The D’s owners, Derek and Greg Stevens, are also part-owners of Downtown’s Golden Gate, which is undergoing its own major renovation. Both projects feature nods to the patina of the past, but the focus is on the brightness of the future. “We’re part of this whole resurgence,” Derek Stevens told the Associated Press, referring to the area’s unfolding renaissance.
Being Downtown, you feel the spark, but it comes from everywhere. Queen rocks the Fremont Street Experience canopy, and hundreds of wanderers stare and sing and feel strangely connected. Mermaid’s mermaids work the crowd, along with street performers enough to conquer a small nation. Old-timers slurp shrimp cocktail after a night on the cheap slots. And right there with them, youngsters drink absinthe at DCR and pick through vinyl at the Beat. They consume creativity at Emergency Arts and catch bands at Bar+Bistro. Food trucks sling inspired fusion. Basically, it’s an old Mustang with a souped-up engine and some serious chrome, but the interior is original.

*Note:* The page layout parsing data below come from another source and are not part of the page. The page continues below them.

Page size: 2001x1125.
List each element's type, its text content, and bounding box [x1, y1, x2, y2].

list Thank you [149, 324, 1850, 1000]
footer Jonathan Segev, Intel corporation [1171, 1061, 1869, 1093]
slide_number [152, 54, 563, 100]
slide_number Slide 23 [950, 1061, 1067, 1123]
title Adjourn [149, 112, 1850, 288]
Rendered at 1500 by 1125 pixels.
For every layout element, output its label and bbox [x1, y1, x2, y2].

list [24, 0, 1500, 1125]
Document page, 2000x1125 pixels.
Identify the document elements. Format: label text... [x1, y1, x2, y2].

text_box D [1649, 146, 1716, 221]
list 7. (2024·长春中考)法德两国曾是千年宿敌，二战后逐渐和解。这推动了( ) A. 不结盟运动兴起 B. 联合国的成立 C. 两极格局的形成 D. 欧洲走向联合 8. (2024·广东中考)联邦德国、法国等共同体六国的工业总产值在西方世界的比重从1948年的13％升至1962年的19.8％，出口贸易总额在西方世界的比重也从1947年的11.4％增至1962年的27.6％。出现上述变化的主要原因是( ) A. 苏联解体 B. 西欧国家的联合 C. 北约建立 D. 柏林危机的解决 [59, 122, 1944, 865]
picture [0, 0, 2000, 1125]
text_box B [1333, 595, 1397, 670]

I don’t begrudge any Downtown business the chance to soup up, especially when most are trying to honor what Silverman-Schumacher calls “sacred.” “People believe in Downtown, and there’s something for everybody. And that’s what we talk about when we sit down and decide, how are we going to update this without losing all of this fabulous history and familiarity and culture, because it is a culture,” she says. “We’re proud of it, and we want to make sure we keep some of those things that made us so proud, things that you would try here and not try anywhere else.”